**Problem description:**
Only the text carries over: repeat the records exactly and drop the images.
· · ·
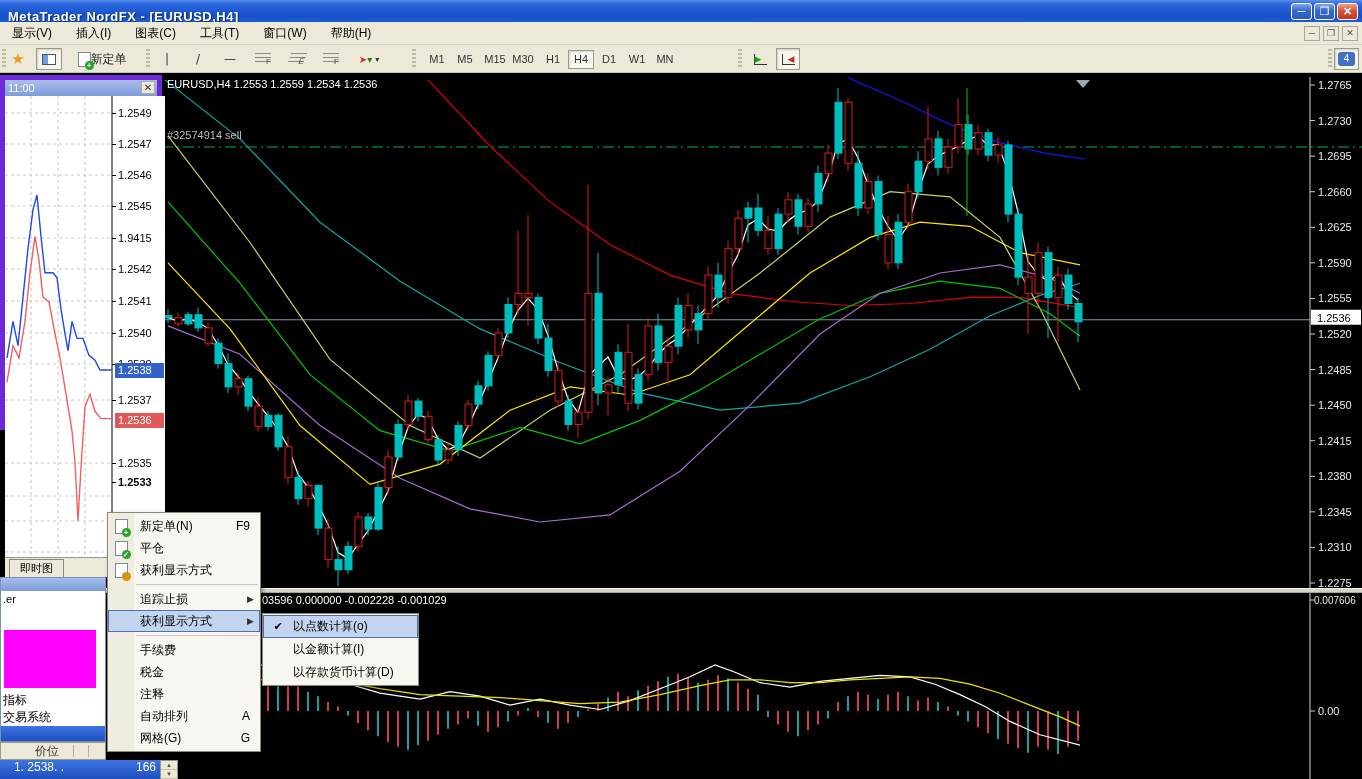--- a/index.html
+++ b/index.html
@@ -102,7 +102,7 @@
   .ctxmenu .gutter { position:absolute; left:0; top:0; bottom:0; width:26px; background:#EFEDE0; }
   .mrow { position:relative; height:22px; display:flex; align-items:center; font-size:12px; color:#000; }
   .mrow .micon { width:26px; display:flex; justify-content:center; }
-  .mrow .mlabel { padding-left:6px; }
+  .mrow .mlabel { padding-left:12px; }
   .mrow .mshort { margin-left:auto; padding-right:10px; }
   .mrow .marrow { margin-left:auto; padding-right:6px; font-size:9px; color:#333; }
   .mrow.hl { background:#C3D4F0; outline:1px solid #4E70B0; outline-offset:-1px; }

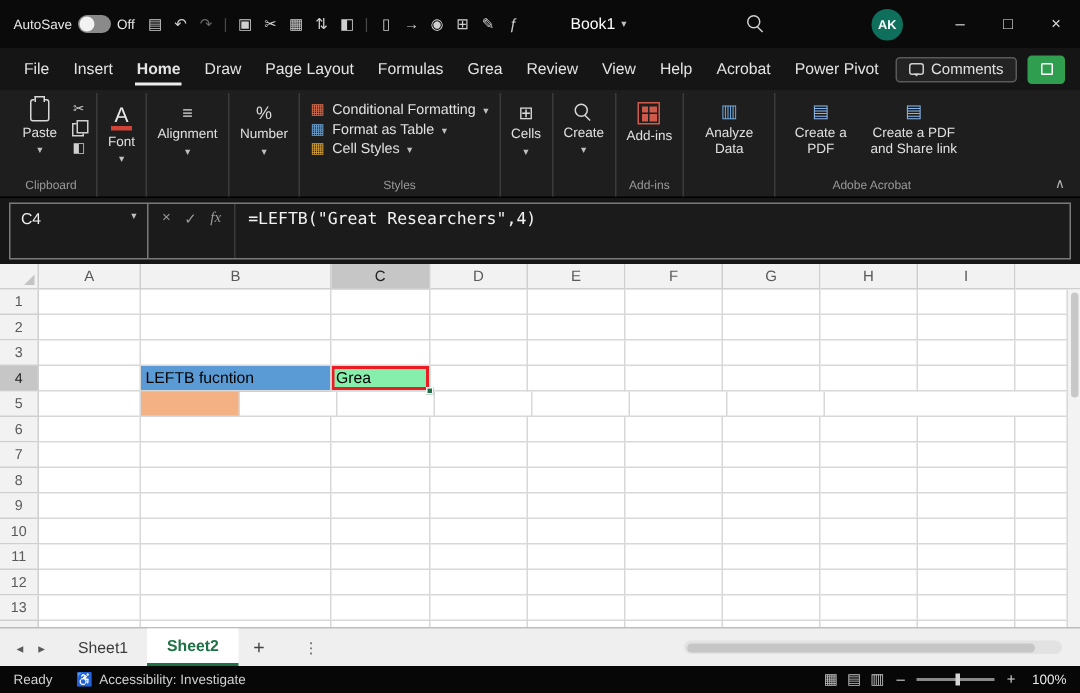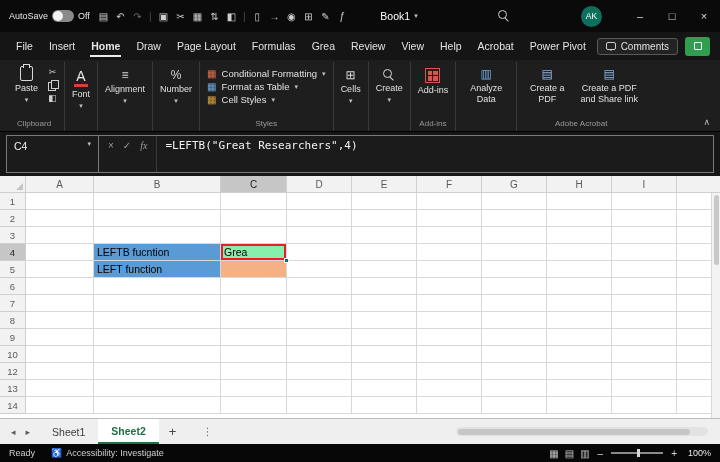--- a/index.html
+++ b/index.html
@@ -23,7 +23,7 @@
   .mag::before{content:"";position:absolute;width:7px;height:7px;border:1.4px solid #cfcfcf;border-radius:50%;left:0;top:0}
   .mag::after{content:"";position:absolute;width:5px;height:1.4px;background:#cfcfcf;transform:rotate(45deg);left:6px;top:9px}
   .searchbtn{width:34px;height:32px;display:flex;align-items:center;justify-content:center}
-  .avatar{width:21px;height:21px;border-radius:50%;background:#0e6f5c;color:#fff;font-size:8.5px;font-weight:normal;display:flex;align-items:center;justify-content:center;margin:0 22px 0 60px}
+  .avatar{width:21px;height:21px;border-radius:50%;background:#0e6f5c;color:#fff;font-size:8.5px;font-weight:bold;display:flex;align-items:center;justify-content:center;margin:0 22px 0 60px}
   .winbtn{width:32px;height:32px;display:flex;align-items:center;justify-content:center;font-size:11px;color:#ddd}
· · ·
**Result of the task:**
--- a/index.html
+++ b/index.html
@@ -102,7 +102,7 @@
   .ctxmenu .gutter { position:absolute; left:0; top:0; bottom:0; width:26px; background:#EFEDE0; }
   .mrow { position:relative; height:22px; display:flex; align-items:center; font-size:12px; color:#000; }
   .mrow .micon { width:26px; display:flex; justify-content:center; }
-  .mrow .mlabel { padding-left:6px; }
+  .mrow .mlabel { padding-left:12px; }
   .mrow .mshort { margin-left:auto; padding-right:10px; }
   .mrow .marrow { margin-left:auto; padding-right:6px; font-size:9px; color:#333; }
   .mrow.hl { background:#C3D4F0; outline:1px solid #4E70B0; outline-offset:-1px; }

--- a/index.html
+++ b/index.html
@@ -23,7 +23,7 @@
   .mag::before{content:"";position:absolute;width:7px;height:7px;border:1.4px solid #cfcfcf;border-radius:50%;left:0;top:0}
   .mag::after{content:"";position:absolute;width:5px;height:1.4px;background:#cfcfcf;transform:rotate(45deg);left:6px;top:9px}
   .searchbtn{width:34px;height:32px;display:flex;align-items:center;justify-content:center}
-  .avatar{width:21px;height:21px;border-radius:50%;background:#0e6f5c;color:#fff;font-size:8.5px;font-weight:normal;display:flex;align-items:center;justify-content:center;margin:0 22px 0 60px}
+  .avatar{width:21px;height:21px;border-radius:50%;background:#0e6f5c;color:#fff;font-size:8.5px;font-weight:bold;display:flex;align-items:center;justify-content:center;margin:0 22px 0 60px}
   .winbtn{width:32px;height:32px;display:flex;align-items:center;justify-content:center;font-size:11px;color:#ddd}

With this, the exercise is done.